Schließlich seufzte er. Resignierend hob er die Hände. "Na gut, ich ergebe mich", sagte er widerwillig. "Aber nur dass Ihr es wisst, ich machs nicht, weil ich gerade lustig danach bin."
"Das ist mir klar", sagte die Lady lächelnd und schüttelte ihm die Hand. "Ich danke Euch trotzdem. Ihr werdet es nicht bereuen."
Mit diesen Worten verließ sie das Zimmer und ließ Link nachdenklich zurück, ohne zu wissen, dass Minu gar nicht geschlafen, sondern nur vorgegeben hatte zu schlaffen, und dass sie alles mit angehört hatte.
~
Nachdem er den Kampfplatz verlassen hatte, war Lumien eiligst davon gehechtet, um so schnell wie möglich das "Räuberschloss" zu erreichen.
Was konnte Larien von ihm wollen? Der Mann hatte gesagt, einen Zweikampf. Aber was war das für eine Sinneswandlung; jahrelang hatte er versucht Lumien alles zunichte zu machen, und jetzt wollte er ganz ehrenhaft ein Duell austragen? Da stimmte doch etwas nicht. Er hatte ein ungutes Gefühl, während er den Weg so rasch er konnte zurücklegte.
Als er an der verabredeten Stelle eintraf, musste er eine herbe Enttäuschung erleben. Niemand war dort. Die hohen kahlen Hausmauern, die den kleinen Platz eingrenzten, warfen ihre langen Schatten auf den Boden, nicht auf einen Menschen, geschweige denn seinen Bruder. Das zerfallene Häuschen, in dem sich die Falltür befand, lag verlassen und einsam dort. Es herrschte eine unheimliche Stille, ja, es war so ruhig, dass es ihn unweigerlich an die Geräuschlosigkeit auf einem Schlachtfeld nach einem blutigen Kampf zweier Heere erinnerte. Oder an die Stille vor dem Sturm. Ihm schauderte.

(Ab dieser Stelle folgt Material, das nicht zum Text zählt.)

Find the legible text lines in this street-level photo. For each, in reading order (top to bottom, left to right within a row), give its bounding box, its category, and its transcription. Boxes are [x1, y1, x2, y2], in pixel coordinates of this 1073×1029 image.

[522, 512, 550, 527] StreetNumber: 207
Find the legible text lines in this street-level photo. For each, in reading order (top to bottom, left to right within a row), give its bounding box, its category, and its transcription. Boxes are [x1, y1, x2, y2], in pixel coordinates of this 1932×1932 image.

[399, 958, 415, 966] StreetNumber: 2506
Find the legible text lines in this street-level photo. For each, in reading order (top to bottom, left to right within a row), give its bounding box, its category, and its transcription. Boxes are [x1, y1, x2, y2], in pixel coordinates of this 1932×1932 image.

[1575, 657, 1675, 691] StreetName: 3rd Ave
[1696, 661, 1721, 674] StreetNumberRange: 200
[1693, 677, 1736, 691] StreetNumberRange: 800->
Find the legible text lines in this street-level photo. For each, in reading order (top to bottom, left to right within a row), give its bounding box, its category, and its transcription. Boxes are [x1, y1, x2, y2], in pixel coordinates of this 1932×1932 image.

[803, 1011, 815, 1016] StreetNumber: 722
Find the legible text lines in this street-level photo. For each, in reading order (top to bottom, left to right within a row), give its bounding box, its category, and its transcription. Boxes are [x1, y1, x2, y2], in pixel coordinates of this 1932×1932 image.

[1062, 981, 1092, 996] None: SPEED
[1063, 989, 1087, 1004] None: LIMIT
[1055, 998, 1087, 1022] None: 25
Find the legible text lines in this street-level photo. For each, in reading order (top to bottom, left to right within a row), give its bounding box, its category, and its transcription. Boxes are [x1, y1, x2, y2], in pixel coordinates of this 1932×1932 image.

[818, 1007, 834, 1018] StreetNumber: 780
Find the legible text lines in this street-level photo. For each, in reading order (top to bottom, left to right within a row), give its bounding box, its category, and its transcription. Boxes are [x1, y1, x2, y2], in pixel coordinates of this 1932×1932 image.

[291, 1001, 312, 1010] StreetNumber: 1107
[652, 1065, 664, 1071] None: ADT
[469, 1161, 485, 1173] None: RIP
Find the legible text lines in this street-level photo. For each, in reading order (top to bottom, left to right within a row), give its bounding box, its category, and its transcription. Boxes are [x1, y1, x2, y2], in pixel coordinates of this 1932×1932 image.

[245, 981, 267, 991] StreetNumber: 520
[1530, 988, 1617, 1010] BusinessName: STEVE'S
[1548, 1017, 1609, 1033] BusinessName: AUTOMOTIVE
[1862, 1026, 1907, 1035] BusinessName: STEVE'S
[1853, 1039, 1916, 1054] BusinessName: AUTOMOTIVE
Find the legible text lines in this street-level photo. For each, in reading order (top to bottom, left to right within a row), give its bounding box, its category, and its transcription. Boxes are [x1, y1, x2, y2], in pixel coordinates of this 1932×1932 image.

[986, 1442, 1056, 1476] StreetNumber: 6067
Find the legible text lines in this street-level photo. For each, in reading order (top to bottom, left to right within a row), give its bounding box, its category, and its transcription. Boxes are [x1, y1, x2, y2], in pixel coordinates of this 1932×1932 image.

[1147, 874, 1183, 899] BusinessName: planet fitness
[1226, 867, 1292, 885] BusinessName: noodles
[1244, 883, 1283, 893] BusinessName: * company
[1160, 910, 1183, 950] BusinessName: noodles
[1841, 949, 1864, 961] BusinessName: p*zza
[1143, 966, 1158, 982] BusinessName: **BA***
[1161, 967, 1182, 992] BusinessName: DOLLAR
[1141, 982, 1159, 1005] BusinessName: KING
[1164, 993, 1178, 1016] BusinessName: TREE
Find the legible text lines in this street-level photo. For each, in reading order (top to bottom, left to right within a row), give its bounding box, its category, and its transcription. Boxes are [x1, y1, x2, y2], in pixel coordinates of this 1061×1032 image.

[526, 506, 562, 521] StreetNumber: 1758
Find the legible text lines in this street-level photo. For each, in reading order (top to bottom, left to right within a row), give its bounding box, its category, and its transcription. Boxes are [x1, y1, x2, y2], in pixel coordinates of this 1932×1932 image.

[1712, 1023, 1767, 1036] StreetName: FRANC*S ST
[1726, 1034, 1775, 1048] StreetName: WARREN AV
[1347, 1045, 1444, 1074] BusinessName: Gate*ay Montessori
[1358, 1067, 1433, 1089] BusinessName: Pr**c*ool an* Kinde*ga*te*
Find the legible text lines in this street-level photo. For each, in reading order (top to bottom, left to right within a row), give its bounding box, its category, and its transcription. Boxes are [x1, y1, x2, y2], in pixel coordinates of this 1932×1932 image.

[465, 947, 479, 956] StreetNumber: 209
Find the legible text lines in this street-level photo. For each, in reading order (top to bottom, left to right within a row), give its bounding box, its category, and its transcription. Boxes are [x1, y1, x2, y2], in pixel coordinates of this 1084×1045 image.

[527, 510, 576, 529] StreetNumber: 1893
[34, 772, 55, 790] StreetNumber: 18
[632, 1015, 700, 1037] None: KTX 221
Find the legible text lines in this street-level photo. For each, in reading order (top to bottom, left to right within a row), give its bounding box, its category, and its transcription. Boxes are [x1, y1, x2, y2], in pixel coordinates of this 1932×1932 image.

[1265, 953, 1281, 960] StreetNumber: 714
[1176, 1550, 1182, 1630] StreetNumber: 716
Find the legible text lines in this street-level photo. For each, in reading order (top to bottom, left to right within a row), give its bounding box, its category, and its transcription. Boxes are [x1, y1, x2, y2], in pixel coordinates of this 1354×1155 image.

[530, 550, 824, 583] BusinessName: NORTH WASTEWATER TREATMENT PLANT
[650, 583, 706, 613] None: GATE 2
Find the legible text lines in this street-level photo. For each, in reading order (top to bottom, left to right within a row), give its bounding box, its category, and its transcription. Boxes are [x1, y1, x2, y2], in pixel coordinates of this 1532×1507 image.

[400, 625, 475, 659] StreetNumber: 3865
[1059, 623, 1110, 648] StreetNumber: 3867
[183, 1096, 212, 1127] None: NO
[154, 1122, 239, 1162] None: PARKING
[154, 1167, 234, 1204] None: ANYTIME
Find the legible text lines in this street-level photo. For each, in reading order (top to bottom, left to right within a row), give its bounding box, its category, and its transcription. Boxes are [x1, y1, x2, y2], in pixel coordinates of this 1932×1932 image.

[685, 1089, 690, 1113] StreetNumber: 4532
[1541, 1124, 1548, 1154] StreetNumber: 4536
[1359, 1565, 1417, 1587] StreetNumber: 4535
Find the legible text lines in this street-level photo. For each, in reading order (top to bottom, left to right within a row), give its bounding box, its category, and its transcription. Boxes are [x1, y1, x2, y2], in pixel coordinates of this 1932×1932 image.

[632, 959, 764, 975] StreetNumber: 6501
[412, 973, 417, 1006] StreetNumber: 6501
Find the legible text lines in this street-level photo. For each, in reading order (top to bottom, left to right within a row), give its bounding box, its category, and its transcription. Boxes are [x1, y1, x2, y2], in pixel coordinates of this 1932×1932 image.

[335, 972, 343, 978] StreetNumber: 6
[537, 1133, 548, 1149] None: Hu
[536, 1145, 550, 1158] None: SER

Vorsichtig legte er die Hand um seinen Schwertgriff, ohne die Augen von der Umgebung zu lassen. Zögernd trat er einen Schritt nach vorne. Seine Schritte hallten in der grauen Häuserschlucht wieder. Er schluckte. Die Situation hatte etwas beunruhigendes. Erneut sah er sich um, um sich zu vergewissern, niemanden übersehen zu haben, aber es befand sich außer ihm tatsächlich niemand hier.
"Hallo?", rief er leise. "Ist da wer?"
Es kam keine Antwort. Plötzlich schoss ihm ein Gedanke durch den Kopf, und er fuhr heftig zusammen. Dies konnte eine Falle sein. Sicher, dies imusste/i eine Falle sein! Ein Zweikampf? Nein, das passte nicht zu Larien - aber eine Falle, das war genau das, was er sich ausgedacht haben konnte, um ihn ein für alle Mal zu beseitigen. Sein scharfer Blick wanderte über den Platz. Irgendwo musste hier jemand stehen, der sich auf ihn stürzte, sobald er sich umdrehte.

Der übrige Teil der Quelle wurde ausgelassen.